La région Auvergne-Rhône-Alpes n’est pas épargnée par la cyberattaque mondiale. Exemple à Clermont-Ferrand, où depuis vendredi 12 mai, une entreprise spécialisée dans la cybersécurité œuvre quasiment 24h/24  pour venir en aide à ses clients.

Par Kamel Tir

C’est connu, le malheur des uns… Créée il y a tout juste un an, Busi-Corp est une entreprise de Clermont-Ferrand spécialisée dans la cybersécurité. Autant dire que la cyberattaque mondiale débutée vendredi 12 mai dope l’activité d’une société déjà bien sollicitée.

« Parce que vos antivirus et pare-feux ne suffisent pas à empêcher les pirates de pénétrer votre réseau et piller vos données, nous vous aidons à améliorer efficacement votre sécurité numérique ». Sur son site internet, l’entreprise affiche la couleur. Mais depuis la cyberattaque massive, l’entreprise n’a guère besoin de vanter son savoir-faire pour séduire de nouveaux clients. Des rançongiciels, logiciels malveillants qui bloquent les ordinateurs et peuvent aller jusqu’à chiffrer les fichiers, ont été disséminés dans au moins 150 pays. Surnommé « Wannacry », celui-ci exige une somme d’argent pour rendre accessibles les données piratées.

« La première chose à faire est d’endiguer l’attaque.
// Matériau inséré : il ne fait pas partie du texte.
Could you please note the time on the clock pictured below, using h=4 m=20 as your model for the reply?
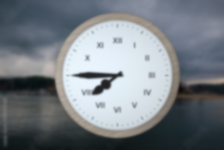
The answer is h=7 m=45
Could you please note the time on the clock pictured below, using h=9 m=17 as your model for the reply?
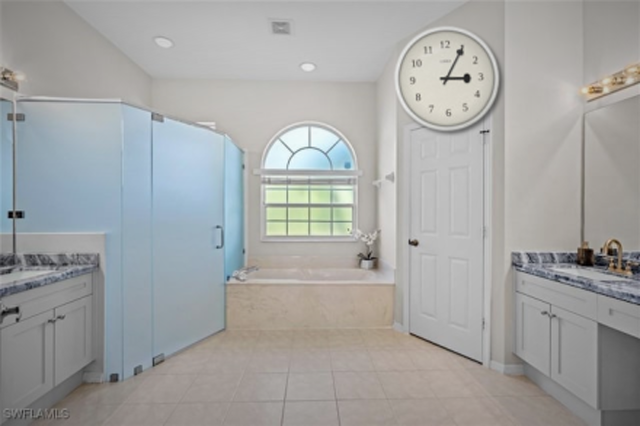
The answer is h=3 m=5
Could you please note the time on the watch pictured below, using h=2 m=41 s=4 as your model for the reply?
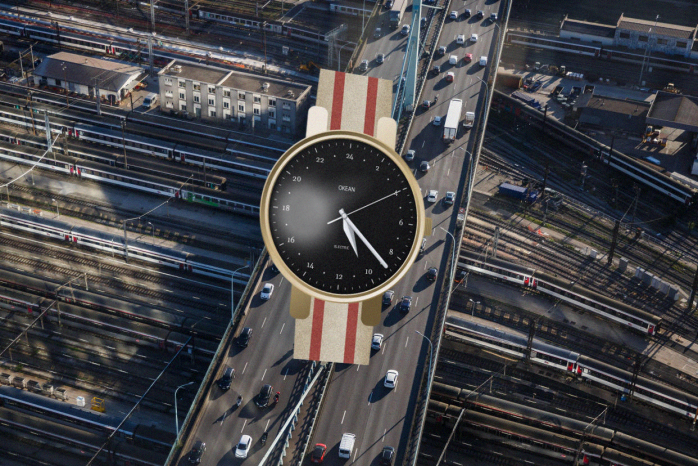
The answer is h=10 m=22 s=10
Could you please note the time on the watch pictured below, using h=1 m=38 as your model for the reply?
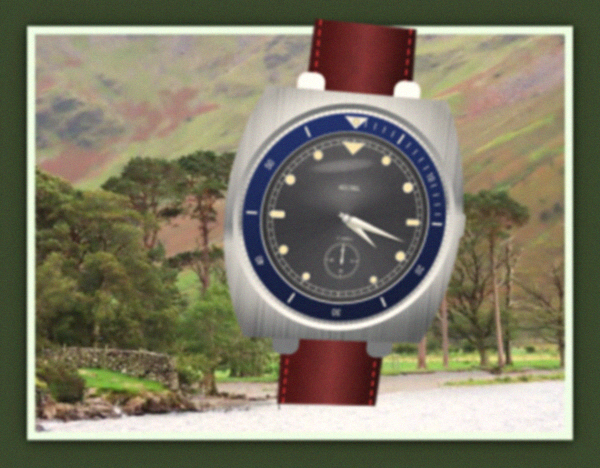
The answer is h=4 m=18
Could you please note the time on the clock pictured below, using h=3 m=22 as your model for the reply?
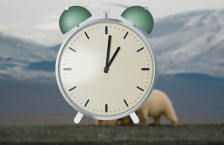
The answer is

Si ça vient juste d’arriver, il faut tout débrancher. Débrancher le réseau évite que le virus ne se répande » conseille Florian Busi, co-gérant de Busi-Corp.
Europol, qui soutient les Etats membres de l’Union européenne dans la lutte contre la grande criminalité internationale, a insisté sur « la rapidité inédite de la propagation du virus, qui combine pour la première fois les fonctions de logiciel malveillant et de ver informatique ».




Le site www.nomoreransom.org fournit aux victimes de la cyberattaque des informations pratiques pour « libérer votre vie numérique sans avoir à payer les attaquants ». « Notre premier conseil est de ne pas payer la rançon. En envoyant de l’argent aux cybercriminels, non seulement vous confirmerez que les rançongiciels fonctionnent, mais il n’y a aucune garantie que vous obteniez la clé de déchiffrement en retour » insiste le site.


Hacker ou pirate ?


Pendant ce temps-là, les services d’Europol poursuivent la traque de ces hackers à l’origine de ce kidnapping inédit de données informatiques.
Dans l’unique entreprise auvergnate de cybersécurité  on insiste sur la différence qui existe entre hacker et pirate. « Un hacker, pour nous c’est un passionné qui aime bidouiller, qui aime savoir ce qu’il se passe derrière les choses. Pour être un bon spécialiste de la cybersécurité il faut être un bon hacker. La différence entre un hacker et un pirate c’est juste une question d’éthique » explique Bastien Busi, co-gérant de Busi-Corp.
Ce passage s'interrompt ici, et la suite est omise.